Job ->
Tally the lines in the rows below that contain the string "when" with matching case, and give only the number.

Dataset content below:

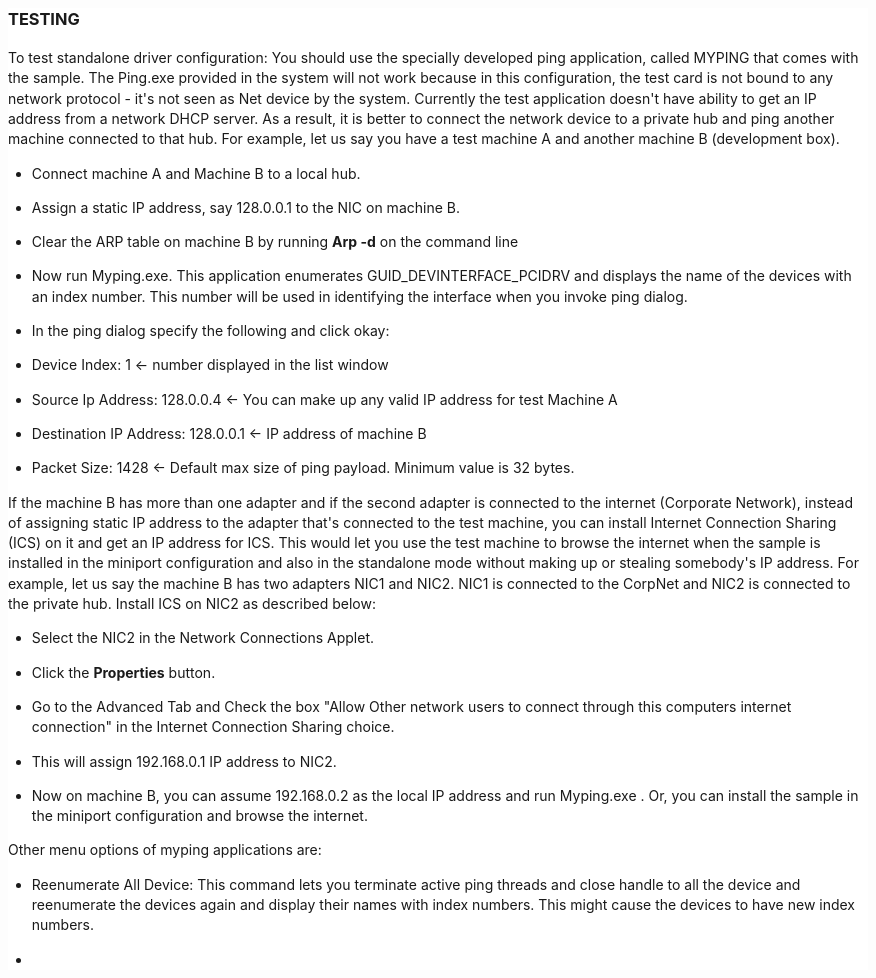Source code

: <h3><a id="testing"></a><a id="TESTING"></a>TESTING</h3>
<p>To test standalone driver configuration: You should use the specially developed ping application, called MYPING that comes with the sample. The Ping.exe provided in the system will not work because in this configuration, the test card is not bound to any
 network protocol - it's not seen as Net device by the system. Currently the test application doesn't have ability to get an IP address from a network DHCP server. As a result, it is better to connect the network device to a private hub and ping another machine
 connected to that hub. For example, let us say you have a test machine A and another machine B (development box).
</p>
<ul>
<li>
<p>Connect machine A and Machine B to a local hub.</p>
</li><li>
<p>Assign a static IP address, say 128.0.0.1 to the NIC on machine B. </p>
</li><li>
<p>Clear the ARP table on machine B by running <b>Arp -d</b> on the command line</p>
</li><li>
<p>Now run Myping.exe. This application enumerates GUID_DEVINTERFACE_PCIDRV and displays the name of the devices with an index number. This number will be used in identifying the interface when you invoke ping dialog.
</p>
</li><li>
<p>In the ping dialog specify the following and click okay:</p>
</li><li>
<p>Device Index: 1 &lt;- number displayed in the list window</p>
</li><li>
<p>Source Ip Address: 128.0.0.4 &lt;- You can make up any valid IP address for test Machine A</p>
</li><li>
<p>Destination IP Address: 128.0.0.1 &lt;- IP address of machine B</p>
</li><li>
<p>Packet Size: 1428 &lt;- Default max size of ping payload. Minimum value is 32 bytes.</p>
</li></ul>
<p>If the machine B has more than one adapter and if the second adapter is connected to the internet (Corporate Network), instead of assigning static IP address to the adapter that's connected to the test machine, you can install Internet Connection Sharing
 (ICS) on it and get an IP address for ICS. This would let you use the test machine to browse the internet when the sample is installed in the miniport configuration and also in the standalone mode without making up or stealing somebody's IP address. For example,
 let us say the machine B has two adapters NIC1 and NIC2. NIC1 is connected to the CorpNet and NIC2 is connected to the private hub. Install ICS on NIC2 as described below:
</p>
<ul>
<li>
<p>Select the NIC2 in the Network Connections Applet. </p>
</li><li>
<p>Click the <b>Properties</b> button.</p>
</li><li>
<p>Go to the Advanced Tab and Check the box &quot;Allow Other network users to connect through this computers internet connection&quot; in the Internet Connection Sharing choice.
</p>
</li><li>
<p>This will assign 192.168.0.1 IP address to NIC2.</p>
</li><li>
<p>Now on machine B, you can assume 192.168.0.2 as the local IP address and run Myping.exe . Or, you can install the sample in the miniport configuration and browse the internet.</p>
</li></ul>
<p>Other menu options of myping applications are:</p>
<ul>
<li>
<p>Reenumerate All Device: This command lets you terminate active ping threads and close handle to all the device and reenumerate the devices again and display their names with index numbers. This might cause the devices to have new index numbers.</p>
</li><li>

End of Dataset content.

Written response ->
2